Thursday night.....we show up, zack (my roommate)plays his 4 songs solo.
Then I go up, we sing 1 of his original songs...people clap. Then, 1 Cracker song, again people clap... but a little louder this time. Then I sing a Pj Harvey song all by myself... people clap hard....not even my friends...not most of them anyway....it felt great. Then we sing a duet by The SuperSuckers called Hungover together, people clap hard again, not as hard but still a good hearty clap.
So, all in all it was a really good first time experience for me.
And most importantly it is a baby step towards something I have wanted for a long time.
Just a chance at being someone who sings for her supper.
Watch her go...
Mood: Dead Sexy
Posted on 2005-11-03 00:34:03
I hate to see her go...but it's nice to watch her leave.....Is that how it goes ?
I don't remember right now, all i know is that this week, no, this last couple months have been very strange...i feel this sort of.....bad mojo...in the air.
A lot of strange and bad things happening around me and i can't help but wonder....am i next ?
Is it my turn, like it always is, every so often...oh wait CC you've had 2 good years...now it's time for the 3 shitty ones.
I have been trying to be a...a what ?
Some kind of an artist for awhile, i have been writing longer than anything except singing and my voice is pretty fucked from smoking and yelling.
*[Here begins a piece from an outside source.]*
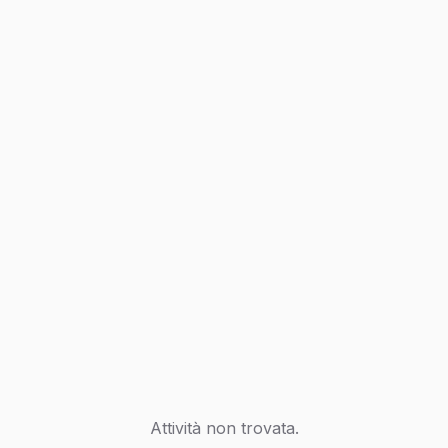
Attività non trovata.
SO....i am gonna quit this site within the next week, i dont get any comments anymore and I don't think anyone here is into my writing so...thats it..it's been nice knowing ya.
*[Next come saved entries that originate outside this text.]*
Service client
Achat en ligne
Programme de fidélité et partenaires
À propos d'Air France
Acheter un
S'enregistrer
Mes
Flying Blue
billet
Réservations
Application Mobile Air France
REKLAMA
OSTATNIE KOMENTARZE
Some people here have been really cool and you know who you are but this just isn't doing it for me.
I need more.
And if i can't get more out there in the real world, then fuck it...i'm done altogether, not done being an artist (that never leaves you), but done trying to be .......'something'.
I will walk away from this site remembering some great poetry, some really bad poetry, some ego-maniacs, some posers, some kids searching for themselves just like i was 10+ years ago.
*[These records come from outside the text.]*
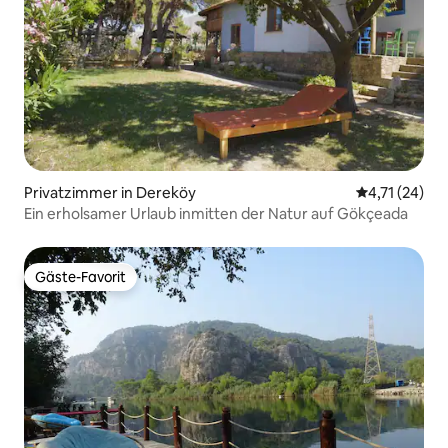
Privatzimmer in Dereköy
Durchschnitt
4,71 (24)
Ein erholsamer Urlaub inmitten der Natur auf Gökçeada
Gäste-Favorit
Gäste-Favorit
And i will walk away...remembering Dead Sexy......
Oh yeah baby...dead, fucking sexy.
Posted on 2005-10-15 16:32:03
I have reached my 200 day anniversary !!!
Yet, I only have 3 comments on so many of my poems, what's wrong with you people, even if it's crappy, tell me it's crappy. Say something.....
Does anyone wonder why I have stopped visting this site more often ?
Mood: Dead Sexy
Posted on 2005-09-05 02:45:25
I love that......
I wish you could all see me....
in patent leather knee high boots.
Pondering your ability to withstand pain.
Slapping a paddle on my palm.
Pondering your ability to give me pleasure.
Yes my sweet lovely slaves.....
Your Mistress is back.
And that was just a little piece of something I've been working on.
Along with the painting and working 40+ hours this last week......
I actually fell asleep at the studio the other day while my husbands (and seemingly ever growing project of my own ) band...The Tijuana Poker Sharks recorded more brilliant tracks.
(for a song called Spinning which I love.)
Anyway, the weird thing about that is that I never go to bed before 1am. and usually around 3am. But I fell asleep with only 3 beers in my system and shit happening around me, at 11pm.
To link to the site.
I guess i have finally gotten old. And I finally understand it. It's trying to do anything when you work more than 40 hours in a week, it's too draining.
It makes you age.
We should all only have to work up to 40 and never beyond that.
It's just cruel.
I mean take away sleep time and thats like....
less than 5 hours a day to do....anything else.
So excuse me if I don't read a bunch of others writings but yet still selfish post mine.
If it's any consolation I haven't been on Myspace as much either.
If would like to visit me there the link is....
Mood: Juggling Tasks
Posted on 2005-08-24 03:19:15
So...I haven't been around here much, I am sorry.
I am a very bad elite friend.
I am actually doing pretty good right now, have a new job working with music and instruments, so that is fun and a big change for me.
Also...I have to admit I have been a little distracted by My Space.